In July 1941, the Germans occupied Berezhany, and Ukrainians and Germans murdered many Jews. In October 1942, the town’s ghetto was established, and on Yom Kippur 1942, hundreds of Jews were deported to the Bełżec death camp. Together with 30 other people, Menachem’s family hid in a secret room in the ghetto, and thus escaped deportation.
In the spring of 1943, the Nazis established a labor camp near the ghetto. Eliyahu and Menachem were taken to a beverage manufacturing plant, where they slept at night. Two weeks later, the ghetto was liquidated. Eliyahu fell into deep despair, and before committing suicide, commanded his stepson to “be strong.”
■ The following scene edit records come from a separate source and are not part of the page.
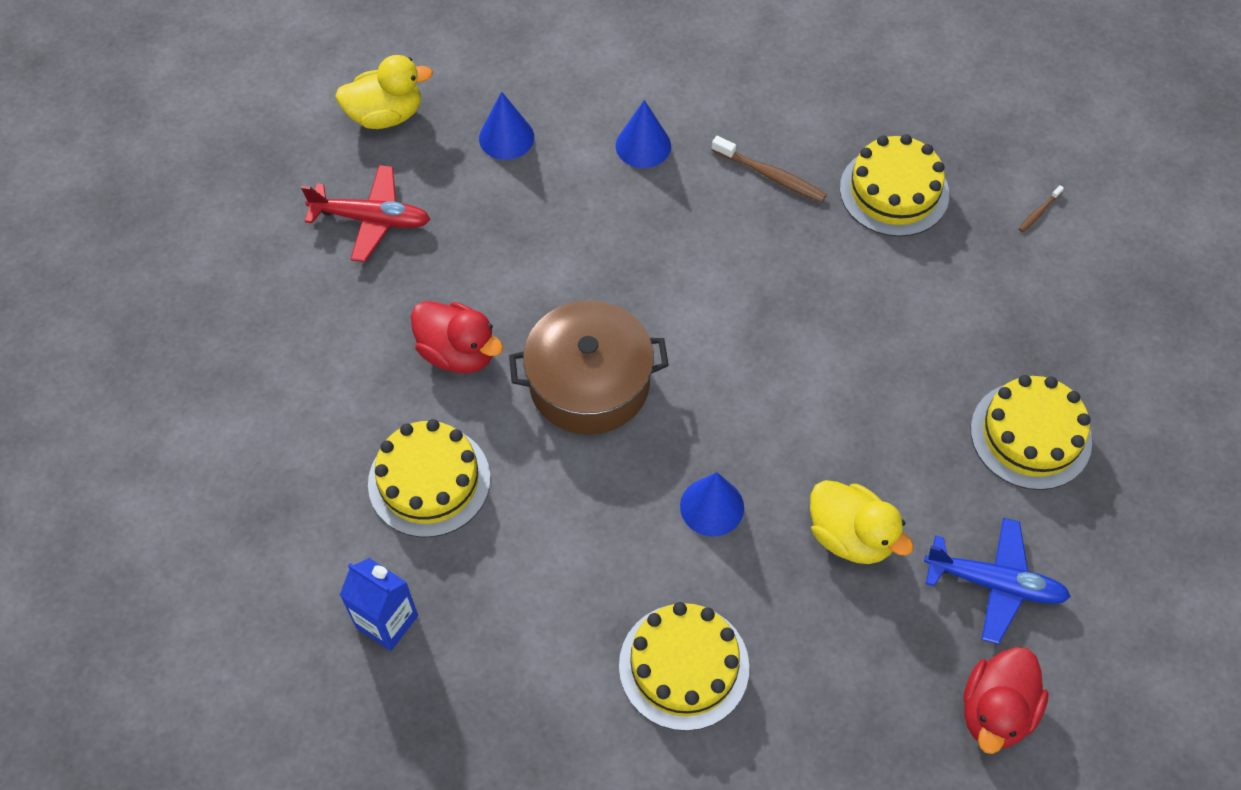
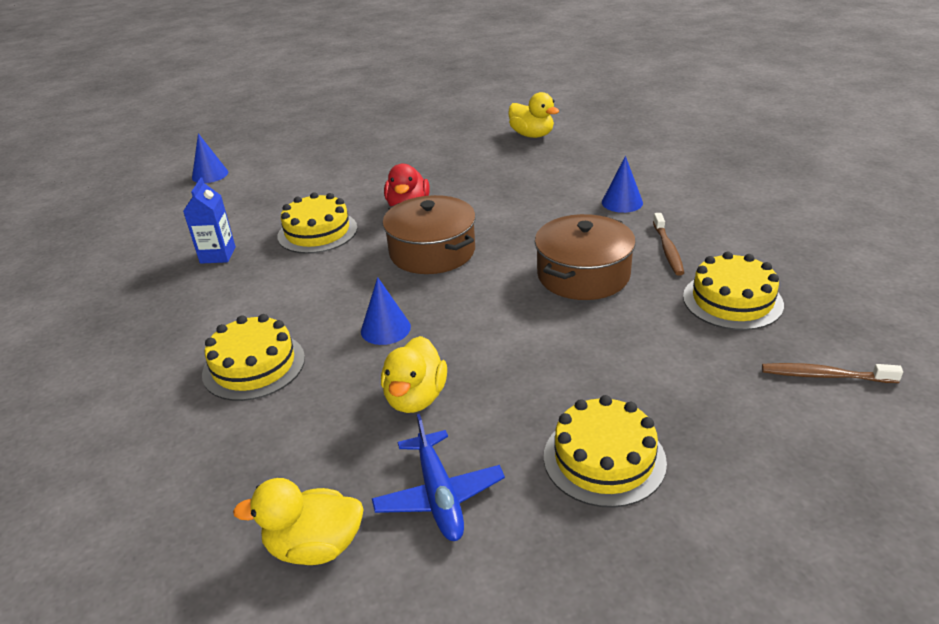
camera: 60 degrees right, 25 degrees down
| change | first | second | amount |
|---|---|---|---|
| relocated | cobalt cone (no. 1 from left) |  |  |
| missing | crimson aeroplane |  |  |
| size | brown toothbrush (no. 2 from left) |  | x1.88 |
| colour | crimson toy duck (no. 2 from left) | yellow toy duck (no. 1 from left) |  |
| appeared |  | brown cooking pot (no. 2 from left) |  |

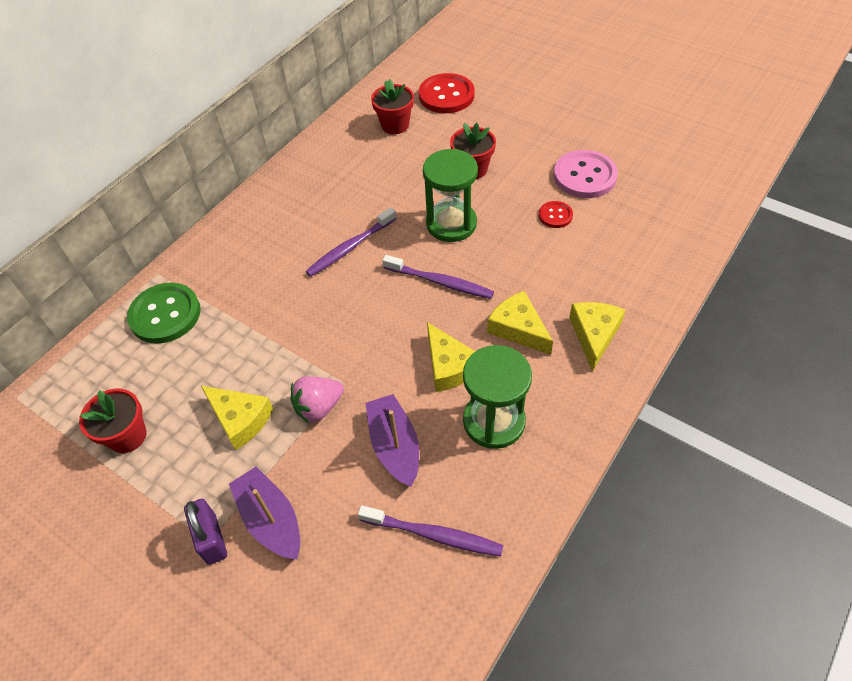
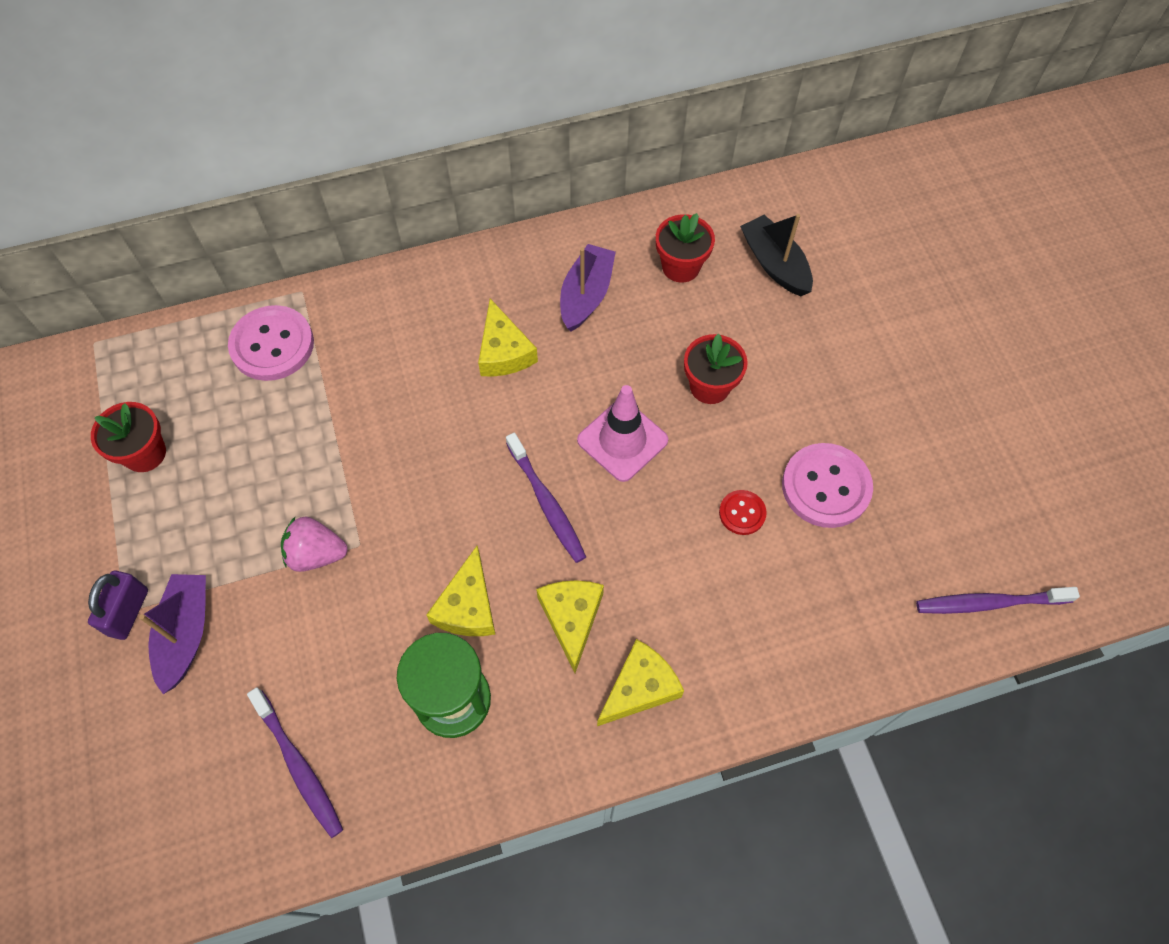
camera: 35 degrees right, 10 degrees up
| change | first | second | amount |
|---|---|---|---|
| exchanged | crimson sewing button (no. 1 from left) | black boat |  |
| exchanged | green sand timer (no. 1 from left) | rose-pink safety cone |  |
| relocated | violet toothbrush (no. 1 from left in the first image) | violet toothbrush (no. 3 from left) |  |
| colour | green sewing button | rose-pink sewing button (no. 1 from left) |  |
| relocated | yellow cheese wedge (no. 1 from left in the first image) | yellow cheese wedge (no. 2 from left) |  |
| relocated | violet boat (no. 2 from left) |  |  |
Wounded while escaping from liquidation at a local cemetery, Menachem hid in a wheat field and eventually reached the house of a farmer he knew. A few days later, his mother and younger sister arrived. The Polish farmer, Piotr Kmiec, hid them together with Shimshon Fogelman’s family. When Kmiec was murdered, his wife Anna continued to hide them, even though the farmhouse was occupied by German soldiers. Piotr and Anna Kmiec and their two daughters were later recognized by Yad Vashem as Righteous Among the Nations. In the spring of 1944, the families fled, this time into the forest, where they remained until the liberation of Berezhany in July 1944.
Two years after liberation, in October 1946, Menachem, his mother and his sister Rina sailed for Eretz Israel, eventually reaching its shores in 1947. Menachem studied architecture at the Technion in Haifa. He won many prizes in his field, published a book on architecture, and designed the museum at Kibbutz Baram in memory of the Jews of Berezhany. Menachem also initiated the renovation of the Atlit internment camp and voluntarily designed the reconstructed camp. He is active in the Berezhany Immigrants Association, and he published a book commemorating the Jews of Berezhany. He is currently working on restoring the Berezhany synagogue.
Menachem is married to Chanah. They have two sons and six grandchildren.